The new study published Tuesday in the Journal of American Medical Association (JAMA) was led by the licensed clinical psychologist and research scientist, Kelly Young-Wolff, and Dr. Nancy Goler. They grouped around 300,000 women from the Kaiser Permanente Northern California Division of Research, a health care service, to see how many of them accepted having consumed marijuana in the past weeks.
Young-Wolff and Dr. Goler said that their study is critical because it “addressed key limitations” of prior studies by “investigating trends in prenatal marijuana use.” Also, they highlighted that they used data from a “large” California health care system with “gold standard universal screening for prenatal marijuana use.”
The youngest consumed the most
The experts asked the women to fill a questionnaire and go through a drug test to see if they resulted positive. Some of them accepted having consumed pot and also turned out positive on the tests. Likewise, others denied the questions but also resulted positive. It was impossible to know if these used the drug before they knew they were carrying a child.
After the scientists compared the final 2016 data to data from 2009, they realized that the number of pregnant women consuming marihuana rose from 4.2 percent to 7.1 percent. Also, they saw that the women who mostly accepted doing it were those under 24 years of age.
In the 2016 overall, women of all ages increased their consumption of cannabis. But those who did it the most were mothers aged 18 to 24. According to the system, 1 out of 5 females from these ages turned positive in the tested.
Furthermore, the researchers wrote that nearly a quarter of mothers under the age of 18 had consumed cannabis.
Eight years have passed since 2009, and some teens who assured back then to have been under the effects of marihuana while pregnant, also agreed again in 2016 they kept doing it.
Researcher Young-Wolff said that she wasn’t “surprised” after the results she obtained. However, she expressed she was “concerned” about them because cannabis could potentially harm a baby inside a mother’s belly.
“We were concerned to find that the prevalence of marijuana use in pregnancy is increasing more quickly among younger females, aged 24 and younger, and to see the high prevalence of use in this age group,” Young-Wolff told Reuters.
Progressively increasing while pot became popular
Similar to this one, another study published in the same JAMA, but in January, threw some results that the scientists from this research employed.
The experts who performed the January study used data from the annual National Survey on Drug Use and Health and saw that the number of pregnant mothers consuming marijuana rose from 2.37 percent, in 2002, to 3.85 percent, in 2014. Additionally, just like Young-Wolff’s study, they concluded that women between 18 and 25 years old were who most liked to consume the drug.
The researchers said that pot was the drug that women “most commonly used” during pregnancy. Unfortunately, this one could “impair fetal growth and neuro-development.”
Another researcher from the Georgia State University, who was not involved in any of the studies, said that marijuana is being consumed every day more after the state of California legalized its recreational consumption. According to Barbara Yankey, this “has made people think of the drug as less dangerous, even during pregnancy.”

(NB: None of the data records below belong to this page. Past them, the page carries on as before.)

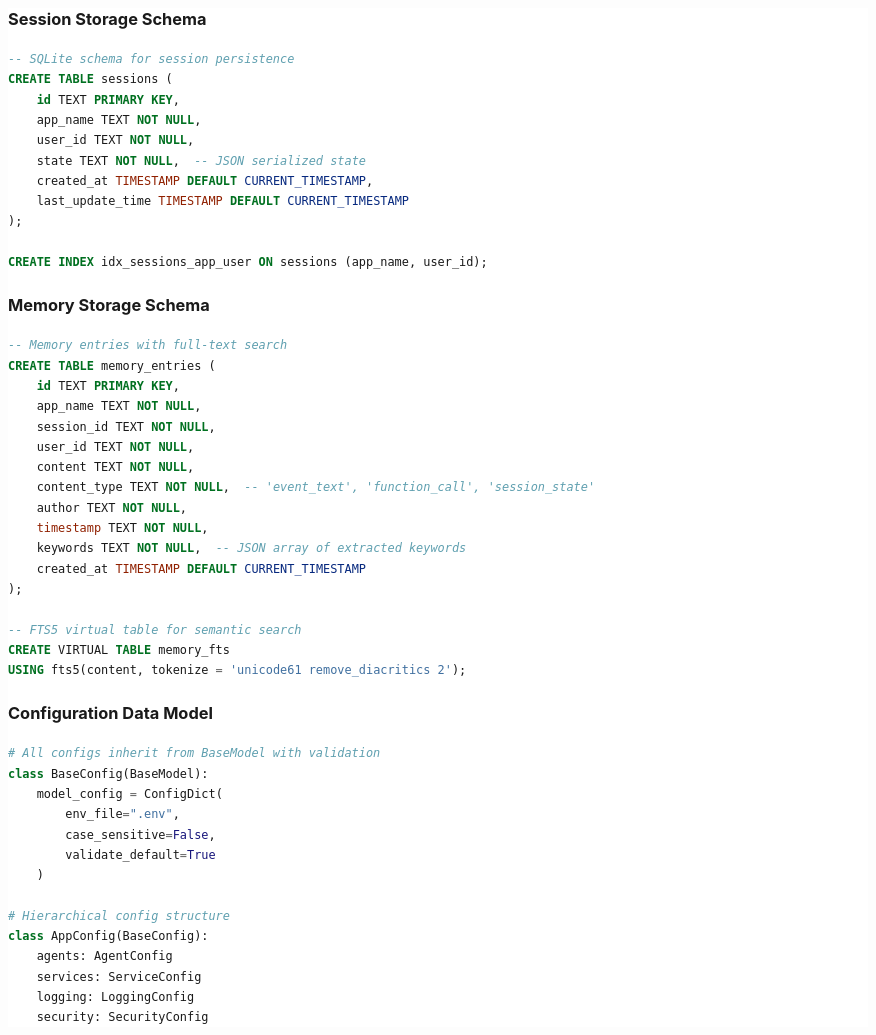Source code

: ### Session Storage Schema
```sql
-- SQLite schema for session persistence
CREATE TABLE sessions (
    id TEXT PRIMARY KEY,
    app_name TEXT NOT NULL,
    user_id TEXT NOT NULL,
    state TEXT NOT NULL,  -- JSON serialized state
    created_at TIMESTAMP DEFAULT CURRENT_TIMESTAMP,
    last_update_time TIMESTAMP DEFAULT CURRENT_TIMESTAMP
);

CREATE INDEX idx_sessions_app_user ON sessions (app_name, user_id);
```

### Memory Storage Schema
```sql
-- Memory entries with full-text search
CREATE TABLE memory_entries (
    id TEXT PRIMARY KEY,
    app_name TEXT NOT NULL,
    session_id TEXT NOT NULL,
    user_id TEXT NOT NULL,
    content TEXT NOT NULL,
    content_type TEXT NOT NULL,  -- 'event_text', 'function_call', 'session_state'
    author TEXT NOT NULL,
    timestamp TEXT NOT NULL,
    keywords TEXT NOT NULL,  -- JSON array of extracted keywords
    created_at TIMESTAMP DEFAULT CURRENT_TIMESTAMP
);

-- FTS5 virtual table for semantic search
CREATE VIRTUAL TABLE memory_fts 
USING fts5(content, tokenize = 'unicode61 remove_diacritics 2');
```

### Configuration Data Model
```python
# All configs inherit from BaseModel with validation
class BaseConfig(BaseModel):
    model_config = ConfigDict(
        env_file=".env",
        case_sensitive=False,
        validate_default=True
    )

# Hierarchical config structure
class AppConfig(BaseConfig):
    agents: AgentConfig
    services: ServiceConfig
    logging: LoggingConfig
    security: SecurityConfig
```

“In California, medical marijuana was legalized in 1996, and prenatal use may further escalate in 2018 when recreational marijuana is available legally,” the experts wrote on the study.
Against pregnant women consuming marijuana
Referring to the January research, Nora D. Volkow, director of the National Institute on Drug Abuse, wrote back then that some women preferred to use marijuana than feeling the morning sickness. However, she noted that they should avoid using the drug or another cannabinoid because “there is cause for concern.”

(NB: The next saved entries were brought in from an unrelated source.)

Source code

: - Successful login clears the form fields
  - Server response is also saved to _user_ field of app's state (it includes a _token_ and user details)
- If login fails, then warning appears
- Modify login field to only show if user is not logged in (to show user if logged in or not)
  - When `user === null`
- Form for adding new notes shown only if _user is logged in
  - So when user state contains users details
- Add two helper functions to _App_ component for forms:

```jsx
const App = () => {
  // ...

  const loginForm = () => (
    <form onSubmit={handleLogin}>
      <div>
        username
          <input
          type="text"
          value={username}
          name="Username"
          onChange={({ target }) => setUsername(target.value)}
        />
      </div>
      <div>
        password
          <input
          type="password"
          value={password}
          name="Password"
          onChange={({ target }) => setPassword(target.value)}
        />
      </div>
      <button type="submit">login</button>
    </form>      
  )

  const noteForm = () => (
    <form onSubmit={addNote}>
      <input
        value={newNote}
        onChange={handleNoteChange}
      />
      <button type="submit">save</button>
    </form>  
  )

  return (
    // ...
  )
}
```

There has been a lot of research going on lately focused on marijuana. Some of them have noted its benefits, but other its risks. Unfortunately, scientists still don’t know much about the effects on unborn babies – unlike alcohol effect’s, which are pretty bad.
A Centers for Disease and Control (CDC) research concluded that pregnant women using cannabis could harm their babies in different ways. Some of them could be born with weight issues, while others with developmental problems.
The American Congress of Obstetricians and Gynecologists disagreed with women consuming pot if they want to get pregnant, already expecting children, or breastfeeding.